Before he became an actor, J.R. Martinez was serving in Iraq in 2003 when the humvee he was driving got hit by a roadside bomb leaving him severely burned. Wednesday, he shared his story with local veterans and for some, it hit close to home.

"[It’s] so encouraging, just to have him open up and then talk," said Dale Grotsun who served in Vietnam as a company clerk in the late 1960s and is now a member of the Freeborn American Legion.

When veterans returned from the Vietnam War, many weren’t treated very well. Grotsun said it’s healing to hear from other veterans who experienced war as he did.

"To hear him and give us some worthwhile, to what we saw, to what we did means so, so much," added Grotsun. "You don’t want to be in a place where you cause that kind of damage, kill people for nothing."

"I’m proud to be called a veteran. I’m proud to be called a disabled veteran," said J.R. Martinez during a Veterans Appreciation Breakfast on Wednesday.

Martinez spent three years in the hospital undergoing more than 30 surgeries including multiple skin grafts.

It’s his good friend Shari with the Chamber of Commerce who brought the idea of visiting Albert Lea, an idea Martinez jumped at.

"I just wanted to come and talk about the things that have helped me to be able to heal. Not just physically, but emotionally, and mentally," Martinez told ABC 6 News.

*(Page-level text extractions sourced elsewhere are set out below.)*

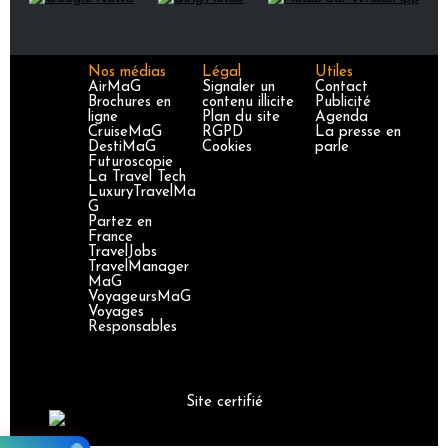
Nos médias
Légal
Utiles
AirMaG
Signaler un
Contact
Brochures en
contenu illicite
Publicité
ligne
Plan du site
Agenda
CruiseMaG
RGPD
La presse en
DestiMaG
Cookies
parle
Futuroscopie
La Travel Tech
LuxuryTravelMa
G
Partez en
France
TravelJobs
TravelManager
MaG
VoyageursMaG
Voyages
Responsables
Site certifié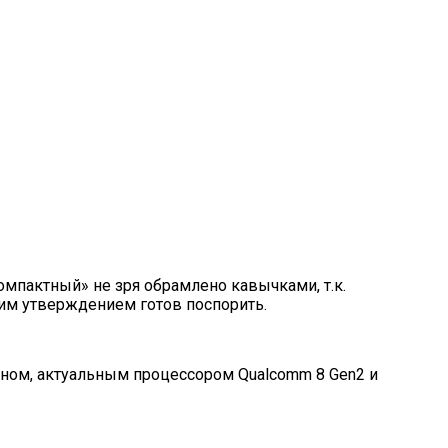
компактный» не зря обрамлено кавычками, т.к.
им утверждением готов поспорить.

"And that is being able to be vulnerable and talking. And finding community, and finding a space where I can share and authentically be me. Staying true to my identity and not having to be ashamed of that."

That message means a lot for veterans like Dale.

"It’s veterans to veterans to really help. People don’t understand. Any veteran they’ve gone through this, and the experiences they’ve gone through, and it takes a veteran to know a veteran."

Dale continues that idea of veterans to veterans including having those deep conversations with other fellow veterans.